Apply mulching to conserve moisture, reduce weed growth, soil erosion, soil compaction and increase soil fertility. This can be either dead organic mulch(banana leaves and pseudostems, grass or coffee husks) or living mulch (legume cover crop)
Dead or dried leaves hanging down the pseudostem should be removed. The plant should be propped up with wooden poles to avoid falling of stems due to heavy bunches.
A banana crop will flower 8-12 months after planting depending on climate and management and will mature 3-4 months after flowering. Fruits should be harvested when they are three-quarter round and appear light and shiny.
With good management practice, an average yield of 40tons/ha can be attained.
Banana fruits are ripened when either packed in crates or in a ripening chamber. In a ripening chamber an ethylene source such as passion fruit, avocado or papaya is placed in the chamber sump and closed for 24-30 hours and opened to release carbon dioxide and the peel color to break.
Value Addition Products
The following products can be made from bananas: banana powder for bread and ice-cream manufacture, dried banana figs, banana starch, banana juice and canned banana slices
Diseases Affecting Banana
Cigar End Rot:
Caused by fungus called Verticillium theobromae, the disease presents symptoms such as dry rot with ashy appearance at the fruit tips.
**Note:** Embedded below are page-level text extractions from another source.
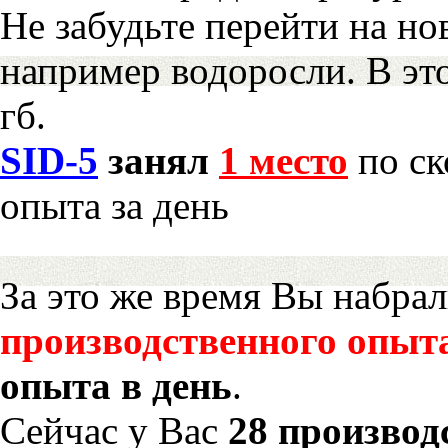
Не забудьте перейти на но
например водоросли. В эт
гб.
SID-5
занял
1 место
по ск
опыта за день
За это же время Вы набра
производственного опыт
опыта в день
.
Сейчас у Вас
28 производ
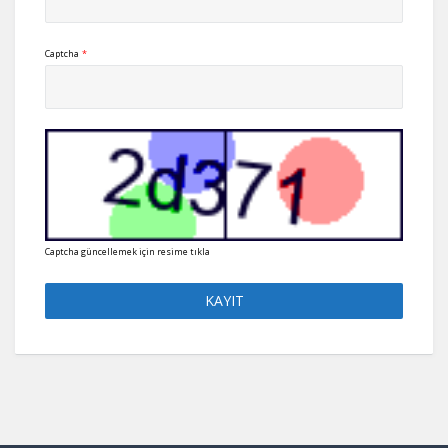
Captcha
*
Captcha güncellemek için resime tıkla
The pulp undergoes a dry rot and becomes fibrous.
The fungus syprophytically invades dried flower parts and penetrates into the fruit skin thus producing a dry rot. High humidity and overcrowding favors its spread.
It is controlled by removing all dried and dead floral parts from fruit tips. The flower parts should be removed 8-11 days after fruit bunch emerge.
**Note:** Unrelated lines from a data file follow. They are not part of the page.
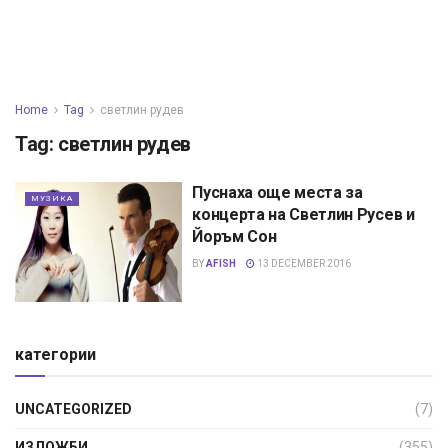
Home
Tag
светлин рудев
Tag:
светлин рудев
Пуснаха още места за
МУЗИКА
концерта на Светлин Русев и
Йоръм Сон
BY
AFISH
13 DECEMBER 2016
категории
UNCATEGORIZED
(7)
ИЗЛОЖБИ
(355)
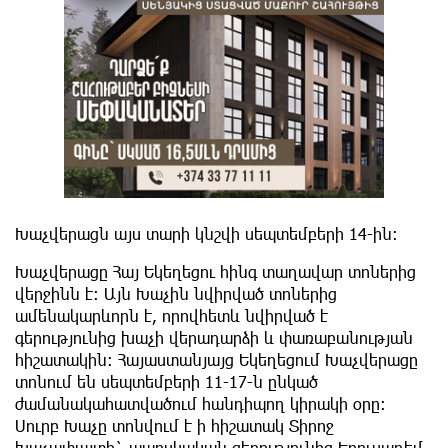
Խաչվերացն այս տարի կնշվի սեպտեմբերի 14-ին:
Խաչվերացը Հայ Եկեղեցու հինգ տաղավար տոներից
վերջինն է: Այն Խաչին նվիրված տոներից
ամենակարևորն է, որովհետև նվիրված է
գերությունից խաչի վերադարձի և փառաբանության
հիշատակին: Հայաստանյայց Եկեղեցում Խաչվերացը
տոնում են սեպտեմբերի 11-17-ն ընկած
ժամանակահատվածում հանդիպող կիրակի օրը:
Սուրբ Խաչը տոնվում է ի հիշատակ Տիրոջ
խաչափայտի` պարսկական գերությունից Երուսաղեմ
Panama Disease (Fusarium Wilt):
This fungal disease mainly fusarium oxysporum causes yellowing of older leaves, collapse of leaves while still green at the junction of the petiole with the pseudostem and death of emerging unfurled heart leaf. It also causes vascular discoloration but shows no symptoms on fruits and young suckers. A diseased plant fails to [produce normal fruit and usually die before the fruit stalk is fully developed.
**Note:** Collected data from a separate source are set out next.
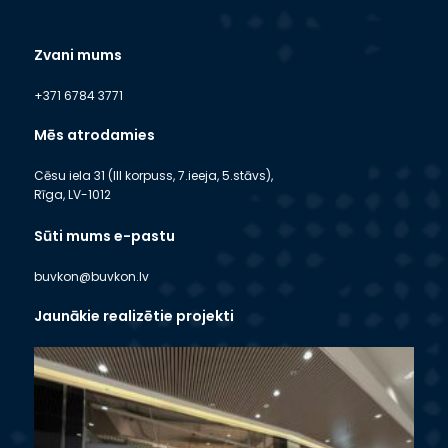
Zvani mums
+371 6784 3771
Mēs atrodamies
Cēsu iela 31 (III korpuss, 7.ieeja, 5.stāvs),
Rīga, LV-1012
Sūti mums e-pastu
buvkon@buvkon.lv
Jaunākie realizētie projekti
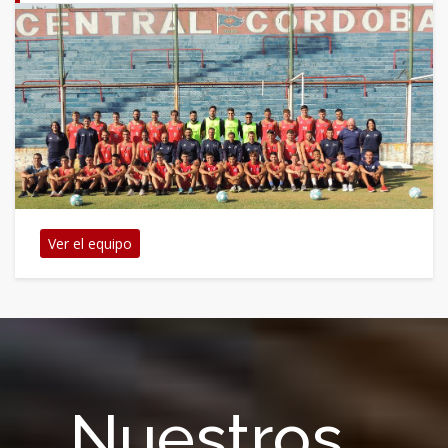
Ver el equipo
Nuestros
As the fungus is soil borne, it survives in banana debris while causing infection through the fine roots and spreads by contaminated rhizomes and young plants.
Control is achieved by planting resistant plants and by removing affected plants from planting area. Resistant varieties include: matoke, kisigame and mutahato.
Pests Affecting Banana
Four major types of nematodes have been identified to affect banana, they include: lesion nematodes, burrowing nematodes, root-knot nematodes and spiral nematodes.
Symptoms of infestation include: yellowing of leaves, stunted growth, halted development of rhizomes and toppling of a mature banana plant. They spread through irrigation water and through planting materials like suckers and corms.
Control of nematode infestation can be done by soil sanitization by using chemical pesticides like nematicide or steam and using clean planting materials which are free of eggs and nematodes
Banana Weevil (Cosmopolites sordidus)
The larva feed on rhizomes and pseudostem causing tremendous damages. The destroyed rhizomes are not able to transport nutrients. Symptoms of infestation include: yellowing of leaves and death of plants.
Control of weevil infestation is done by using clean suckers and corms, deep planting to prevent weevils from laying eggs on the corm and by trapping adult weevils by placing peaces of freshly cut pseudostems on the ground
Banana Silvering Thrips (Hercinothrip bicinctusi)
The nymphs feed on banana fruits producing silvery patches which later turn brown and are covered with black dots of excrement. Heavy infestation causes the fruit skin to crack longitudinally hence allowing entry of bacterial or fungal infection leading to fruit rot.